WHAT THE TASK REQUIRES. Edit the stretch from the line containing "The other judges" through the line containing "the Florida court.": replace "foreclosure action" with "mortgage action" and keep everything else unchanged. Return only those lines.

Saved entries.
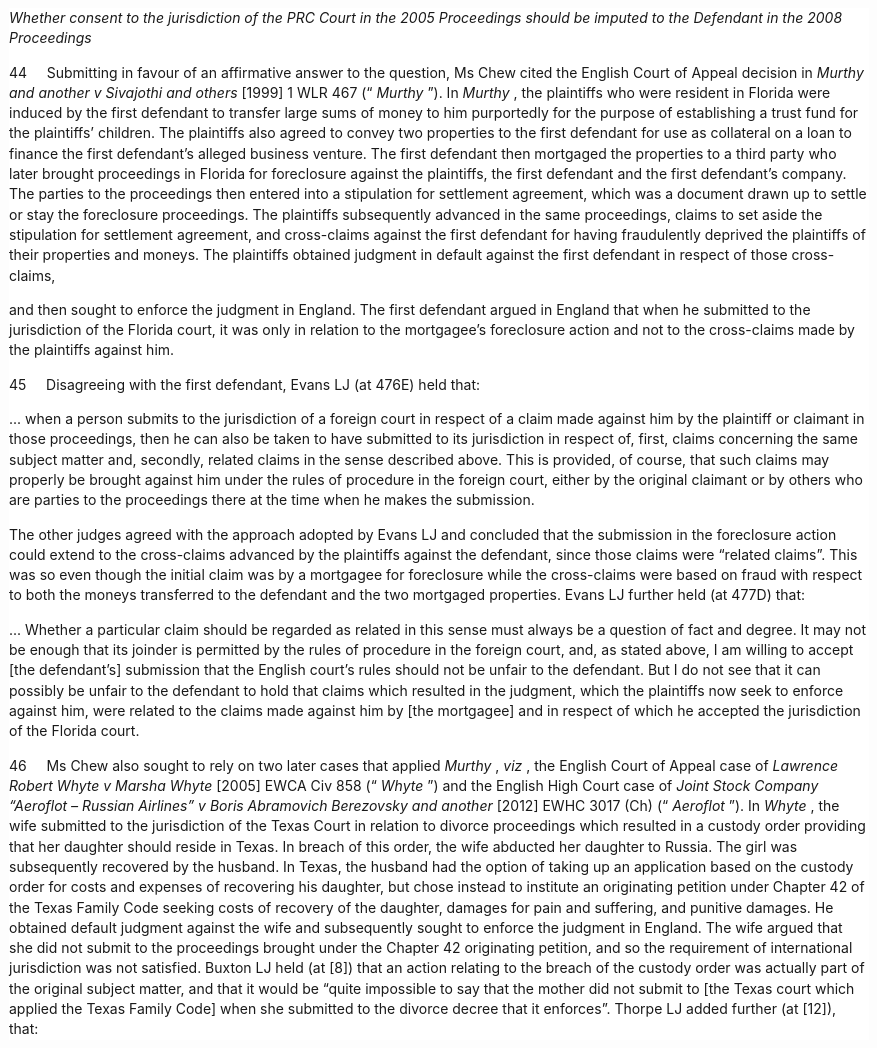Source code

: _Whether consent to the jurisdiction of the PRC Court in the 2005 Proceedings should be imputed to the Defendant in the 2008 Proceedings_ 

44     Submitting in favour of an affirmative answer to the question, Ms Chew cited the English Court of Appeal decision in _Murthy and another v Sivajothi and others_ [1999] 1 WLR 467 (“ _Murthy_ ”). In _Murthy_ , the plaintiffs who were resident in Florida were induced by the first defendant to transfer large sums of money to him purportedly for the purpose of establishing a trust fund for the plaintiffs’ children. The plaintiffs also agreed to convey two properties to the first defendant for use as collateral on a loan to finance the first defendant’s alleged business venture. The first defendant then mortgaged the properties to a third party who later brought proceedings in Florida for foreclosure against the plaintiffs, the first defendant and the first defendant’s company. The parties to the proceedings then entered into a stipulation for settlement agreement, which was a document drawn up to settle or stay the foreclosure proceedings. The plaintiffs subsequently advanced in the same proceedings, claims to set aside the stipulation for settlement agreement, and cross-claims against the first defendant for having fraudulently deprived the plaintiffs of their properties and moneys. The plaintiffs obtained judgment in default against the first defendant in respect of those cross-claims, 


and then sought to enforce the judgment in England. The first defendant argued in England that when he submitted to the jurisdiction of the Florida court, it was only in relation to the mortgagee’s foreclosure action and not to the cross-claims made by the plaintiffs against him. 

45     Disagreeing with the first defendant, Evans LJ (at 476E) held that: 

 ... when a person submits to the jurisdiction of a foreign court in respect of a claim made against him by the plaintiff or claimant in those proceedings, then he can also be taken to have submitted to its jurisdiction in respect of, first, claims concerning the same subject matter and, secondly, related claims in the sense described above. This is provided, of course, that such claims may properly be brought against him under the rules of procedure in the foreign court, either by the original claimant or by others who are parties to the proceedings there at the time when he makes the submission. 

The other judges agreed with the approach adopted by Evans LJ and concluded that the submission in the foreclosure action could extend to the cross-claims advanced by the plaintiffs against the defendant, since those claims were “related claims”. This was so even though the initial claim was by a mortgagee for foreclosure while the cross-claims were based on fraud with respect to both the moneys transferred to the defendant and the two mortgaged properties. Evans LJ further held (at 477D) that: 

 ... Whether a particular claim should be regarded as related in this sense must always be a question of fact and degree. It may not be enough that its joinder is permitted by the rules of procedure in the foreign court, and, as stated above, I am willing to accept [the defendant’s] submission that the English court’s rules should not be unfair to the defendant. But I do not see that it can possibly be unfair to the defendant to hold that claims which resulted in the judgment, which the plaintiffs now seek to enforce against him, were related to the claims made against him by [the mortgagee] and in respect of which he accepted the jurisdiction of the Florida court. 

46     Ms Chew also sought to rely on two later cases that applied _Murthy_ , _viz_ , the English Court of Appeal case of _Lawrence Robert Whyte v Marsha Whyte_ [2005] EWCA Civ 858 (“ _Whyte_ ”) and the English High Court case of _Joint Stock Company “Aeroflot – Russian Airlines” v Boris Abramovich Berezovsky and another_ [2012] EWHC 3017 (Ch) (“ _Aeroflot_ ”). In _Whyte_ , the wife submitted to the jurisdiction of the Texas Court in relation to divorce proceedings which resulted in a custody order providing that her daughter should reside in Texas. In breach of this order, the wife abducted her daughter to Russia. The girl was subsequently recovered by the husband. In Texas, the husband had the option of taking up an application based on the custody order for costs and expenses of recovering his daughter, but chose instead to institute an originating petition under Chapter 42 of the Texas Family Code seeking costs of recovery of the daughter, damages for pain and suffering, and punitive damages. He obtained default judgment against the wife and subsequently sought to enforce the judgment in England. The wife argued that she did not submit to the proceedings brought under the Chapter 42 originating petition, and so the requirement of international jurisdiction was not satisfied. Buxton LJ held (at [8]) that an action relating to the breach of the custody order was actually part of the original subject matter, and that it would be “quite impossible to say that the mother did not submit to [the Texas court which applied the Texas Family Code] when she submitted to the divorce decree that it enforces”. Thorpe LJ added further (at [12]), that: 
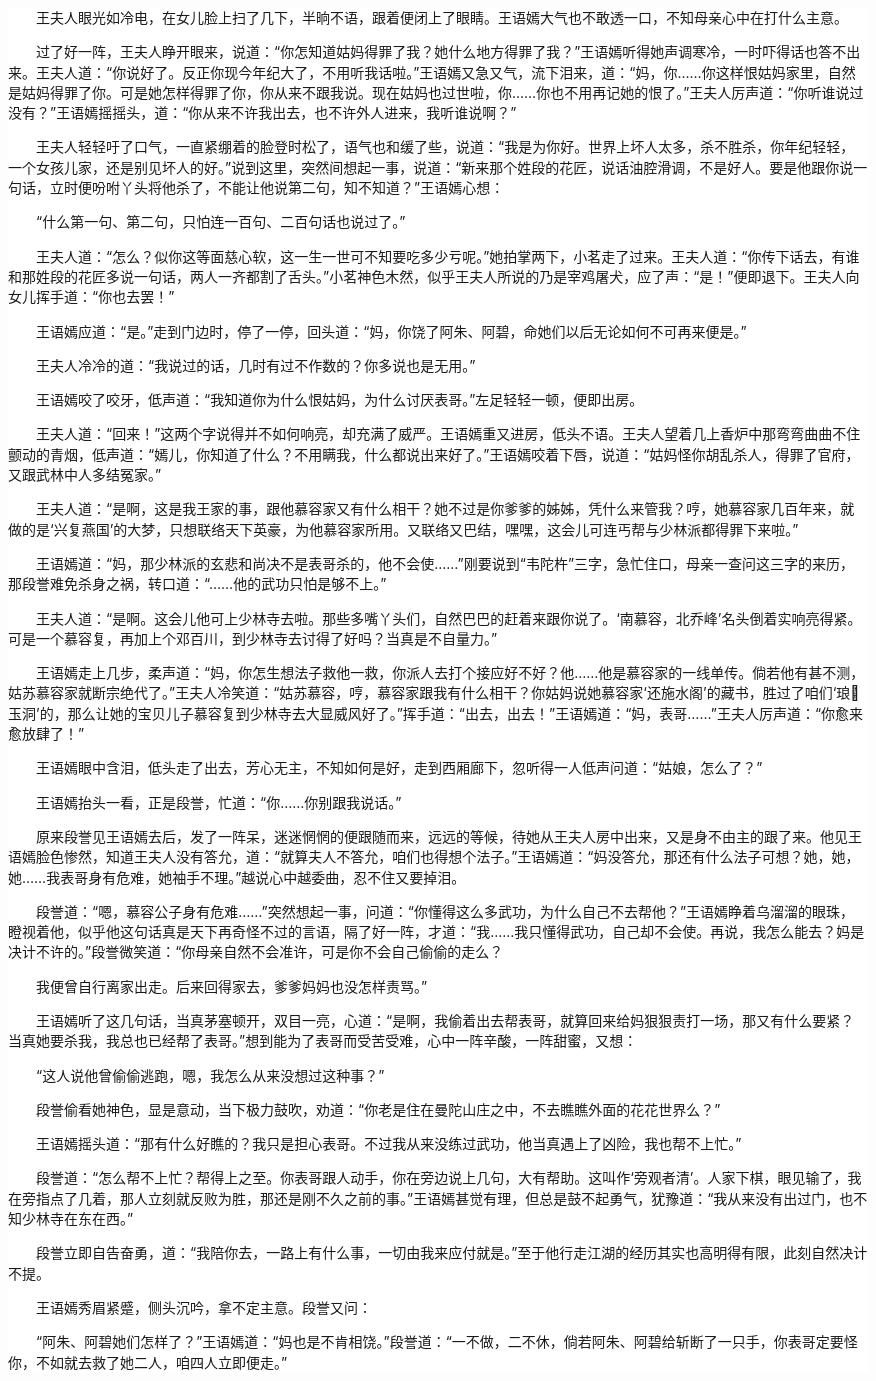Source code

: 　　王夫人眼光如冷电，在女儿脸上扫了几下，半晌不语，跟着便闭上了眼睛。王语嫣大气也不敢透一口，不知母亲心中在打什么主意。

　　过了好一阵，王夫人睁开眼来，说道：“你怎知道姑妈得罪了我？她什么地方得罪了我？”王语嫣听得她声调寒冷，一时吓得话也答不出来。王夫人道：“你说好了。反正你现今年纪大了，不用听我话啦。”王语嫣又急又气，流下泪来，道：“妈，你……你这样恨姑妈家里，自然是姑妈得罪了你。可是她怎样得罪了你，你从来不跟我说。现在姑妈也过世啦，你……你也不用再记她的恨了。”王夫人厉声道：“你听谁说过没有？”王语嫣摇摇头，道：“你从来不许我出去，也不许外人进来，我听谁说啊？”

　　王夫人轻轻吁了口气，一直紧绷着的脸登时松了，语气也和缓了些，说道：“我是为你好。世界上坏人太多，杀不胜杀，你年纪轻轻，一个女孩儿家，还是别见坏人的好。”说到这里，突然间想起一事，说道：“新来那个姓段的花匠，说话油腔滑调，不是好人。要是他跟你说一句话，立时便吩咐丫头将他杀了，不能让他说第二句，知不知道？”王语嫣心想：

　　“什么第一句、第二句，只怕连一百句、二百句话也说过了。”

　　王夫人道：“怎么？似你这等面慈心软，这一生一世可不知要吃多少亏呢。”她拍掌两下，小茗走了过来。王夫人道：“你传下话去，有谁和那姓段的花匠多说一句话，两人一齐都割了舌头。”小茗神色木然，似乎王夫人所说的乃是宰鸡屠犬，应了声：“是！”便即退下。王夫人向女儿挥手道：“你也去罢！”

　　王语嫣应道：“是。”走到门边时，停了一停，回头道：“妈，你饶了阿朱、阿碧，命她们以后无论如何不可再来便是。”

　　王夫人冷冷的道：“我说过的话，几时有过不作数的？你多说也是无用。”

　　王语嫣咬了咬牙，低声道：“我知道你为什么恨姑妈，为什么讨厌表哥。”左足轻轻一顿，便即出房。

　　王夫人道：“回来！”这两个字说得并不如何响亮，却充满了威严。王语嫣重又进房，低头不语。王夫人望着几上香炉中那弯弯曲曲不住颤动的青烟，低声道：“嫣儿，你知道了什么？不用瞒我，什么都说出来好了。”王语嫣咬着下唇，说道：“姑妈怪你胡乱杀人，得罪了官府，又跟武林中人多结冤家。”

　　王夫人道：“是啊，这是我王家的事，跟他慕容家又有什么相干？她不过是你爹爹的姊姊，凭什么来管我？哼，她慕容家几百年来，就做的是‘兴复燕国’的大梦，只想联络天下英豪，为他慕容家所用。又联络又巴结，嘿嘿，这会儿可连丐帮与少林派都得罪下来啦。”

　　王语嫣道：“妈，那少林派的玄悲和尚决不是表哥杀的，他不会使……”刚要说到“韦陀杵”三字，急忙住口，母亲一查问这三字的来历，那段誉难免杀身之祸，转口道：“……他的武功只怕是够不上。”

　　王夫人道：“是啊。这会儿他可上少林寺去啦。那些多嘴丫头们，自然巴巴的赶着来跟你说了。‘南慕容，北乔峰’名头倒着实响亮得紧。可是一个慕容复，再加上个邓百川，到少林寺去讨得了好吗？当真是不自量力。”

　　王语嫣走上几步，柔声道：“妈，你怎生想法子救他一救，你派人去打个接应好不好？他……他是慕容家的一线单传。倘若他有甚不测，姑苏慕容家就断宗绝代了。”王夫人冷笑道：“姑苏慕容，哼，慕容家跟我有什么相干？你姑妈说她慕容家‘还施水阁’的藏书，胜过了咱们‘琅玉洞’的，那么让她的宝贝儿子慕容复到少林寺去大显威风好了。”挥手道：“出去，出去！”王语嫣道：“妈，表哥……”王夫人厉声道：“你愈来愈放肆了！”

　　王语嫣眼中含泪，低头走了出去，芳心无主，不知如何是好，走到西厢廊下，忽听得一人低声问道：“姑娘，怎么了？”

　　王语嫣抬头一看，正是段誉，忙道：“你……你别跟我说话。”

　　原来段誉见王语嫣去后，发了一阵呆，迷迷惘惘的便跟随而来，远远的等候，待她从王夫人房中出来，又是身不由主的跟了来。他见王语嫣脸色惨然，知道王夫人没有答允，道：“就算夫人不答允，咱们也得想个法子。”王语嫣道：“妈没答允，那还有什么法子可想？她，她，她……我表哥身有危难，她袖手不理。”越说心中越委曲，忍不住又要掉泪。

　　段誉道：“嗯，慕容公子身有危难……”突然想起一事，问道：“你懂得这么多武功，为什么自己不去帮他？”王语嫣睁着乌溜溜的眼珠，瞪视着他，似乎他这句话真是天下再奇怪不过的言语，隔了好一阵，才道：“我……我只懂得武功，自己却不会使。再说，我怎么能去？妈是决计不许的。”段誉微笑道：“你母亲自然不会准许，可是你不会自己偷偷的走么？

　　我便曾自行离家出走。后来回得家去，爹爹妈妈也没怎样责骂。”

　　王语嫣听了这几句话，当真茅塞顿开，双目一亮，心道：“是啊，我偷着出去帮表哥，就算回来给妈狠狠责打一场，那又有什么要紧？当真她要杀我，我总也已经帮了表哥。”想到能为了表哥而受苦受难，心中一阵辛酸，一阵甜蜜，又想：

　　“这人说他曾偷偷逃跑，嗯，我怎么从来没想过这种事？”

　　段誉偷看她神色，显是意动，当下极力鼓吹，劝道：“你老是住在曼陀山庄之中，不去瞧瞧外面的花花世界么？”

　　王语嫣摇头道：“那有什么好瞧的？我只是担心表哥。不过我从来没练过武功，他当真遇上了凶险，我也帮不上忙。”

　　段誉道：“怎么帮不上忙？帮得上之至。你表哥跟人动手，你在旁边说上几句，大有帮助。这叫作‘旁观者清’。人家下棋，眼见输了，我在旁指点了几着，那人立刻就反败为胜，那还是刚不久之前的事。”王语嫣甚觉有理，但总是鼓不起勇气，犹豫道：“我从来没有出过门，也不知少林寺在东在西。”

　　段誉立即自告奋勇，道：“我陪你去，一路上有什么事，一切由我来应付就是。”至于他行走江湖的经历其实也高明得有限，此刻自然决计不提。

　　王语嫣秀眉紧蹙，侧头沉吟，拿不定主意。段誉又问：

　　“阿朱、阿碧她们怎样了？”王语嫣道：“妈也是不肯相饶。”段誉道：“一不做，二不休，倘若阿朱、阿碧给斩断了一只手，你表哥定要怪你，不如就去救了她二人，咱四人立即便走。”
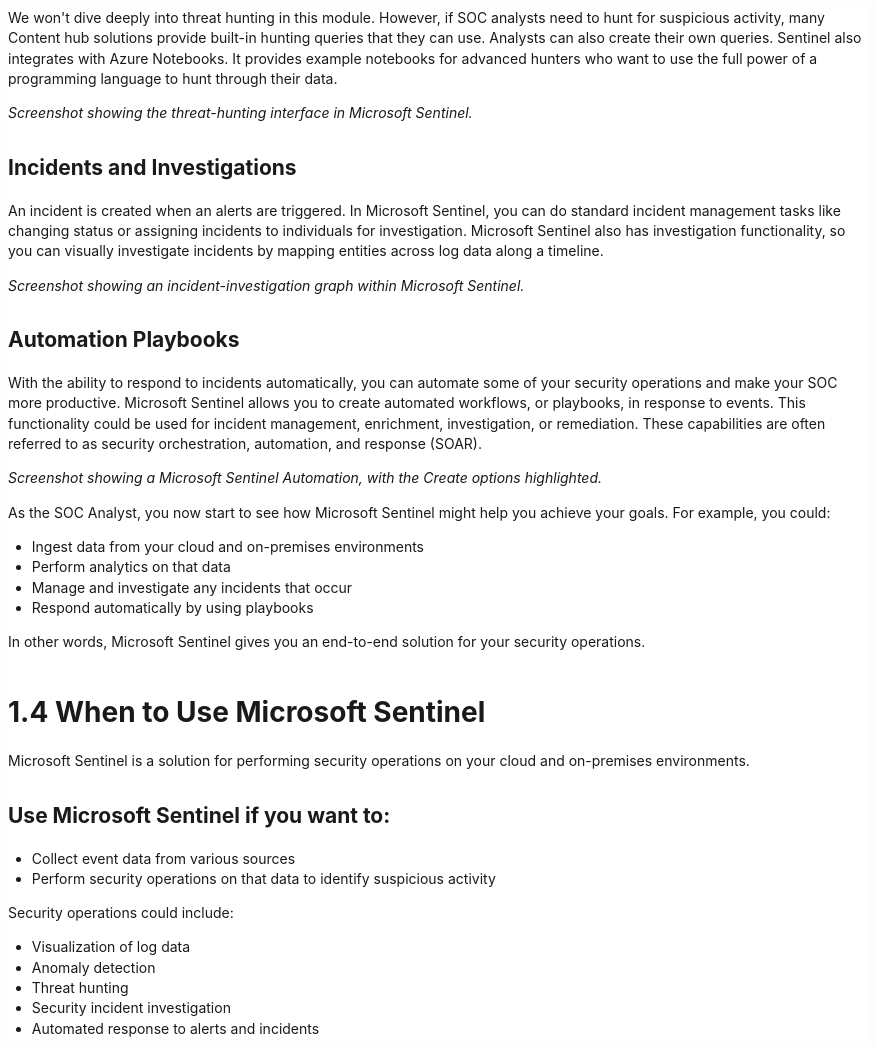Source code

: We won't dive deeply into threat hunting in this module. However, if SOC analysts need to hunt for suspicious activity, many Content hub solutions provide built-in hunting queries that they can use. Analysts can also create their own queries. Sentinel also integrates with Azure Notebooks. It provides example notebooks for advanced hunters who want to use the full power of a programming language to hunt through their data.

*Screenshot showing the threat-hunting interface in Microsoft Sentinel.*

## Incidents and Investigations

An incident is created when an alerts are triggered. In Microsoft Sentinel, you can do standard incident management tasks like changing status or assigning incidents to individuals for investigation. Microsoft Sentinel also has investigation functionality, so you can visually investigate incidents by mapping entities across log data along a timeline.

*Screenshot showing an incident-investigation graph within Microsoft Sentinel.*

## Automation Playbooks

With the ability to respond to incidents automatically, you can automate some of your security operations and make your SOC more productive. Microsoft Sentinel allows you to create automated workflows, or playbooks, in response to events. This functionality could be used for incident management, enrichment, investigation, or remediation. These capabilities are often referred to as security orchestration, automation, and response (SOAR).

*Screenshot showing a Microsoft Sentinel Automation, with the Create options highlighted.*

As the SOC Analyst, you now start to see how Microsoft Sentinel might help you achieve your goals. For example, you could:

- Ingest data from your cloud and on-premises environments
- Perform analytics on that data
- Manage and investigate any incidents that occur
- Respond automatically by using playbooks

In other words, Microsoft Sentinel gives you an end-to-end solution for your security operations.


# 1.4 When to Use Microsoft Sentinel

Microsoft Sentinel is a solution for performing security operations on your cloud and on-premises environments.

## Use Microsoft Sentinel if you want to:

- Collect event data from various sources
- Perform security operations on that data to identify suspicious activity

Security operations could include:

- Visualization of log data
- Anomaly detection
- Threat hunting
- Security incident investigation
- Automated response to alerts and incidents
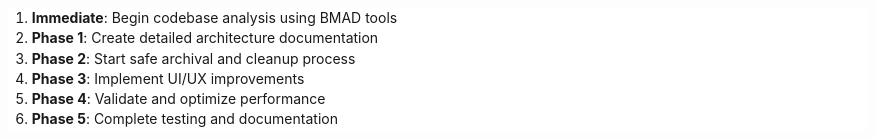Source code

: 1. **Immediate**: Begin codebase analysis using BMAD tools
2. **Phase 1**: Create detailed architecture documentation
3. **Phase 2**: Start safe archival and cleanup process
4. **Phase 3**: Implement UI/UX improvements
5. **Phase 4**: Validate and optimize performance
6. **Phase 5**: Complete testing and documentation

ANSWER TO THE EXERCISE.
The other judges agreed with the approach adopted by Evans LJ and concluded that the submission in the mortgage action could extend to the cross-claims advanced by the plaintiffs against the defendant, since those claims were “related claims”. This was so even though the initial claim was by a mortgagee for foreclosure while the cross-claims were based on fraud with respect to both the moneys transferred to the defendant and the two mortgaged properties. Evans LJ further held (at 477D) that: 

 ... Whether a particular claim should be regarded as related in this sense must always be a question of fact and degree. It may not be enough that its joinder is permitted by the rules of procedure in the foreign court, and, as stated above, I am willing to accept [the defendant’s] submission that the English court’s rules should not be unfair to the defendant. But I do not see that it can possibly be unfair to the defendant to hold that claims which resulted in the judgment, which the plaintiffs now seek to enforce against him, were related to the claims made against him by [the mortgagee] and in respect of which he accepted the jurisdiction of the Florida court. 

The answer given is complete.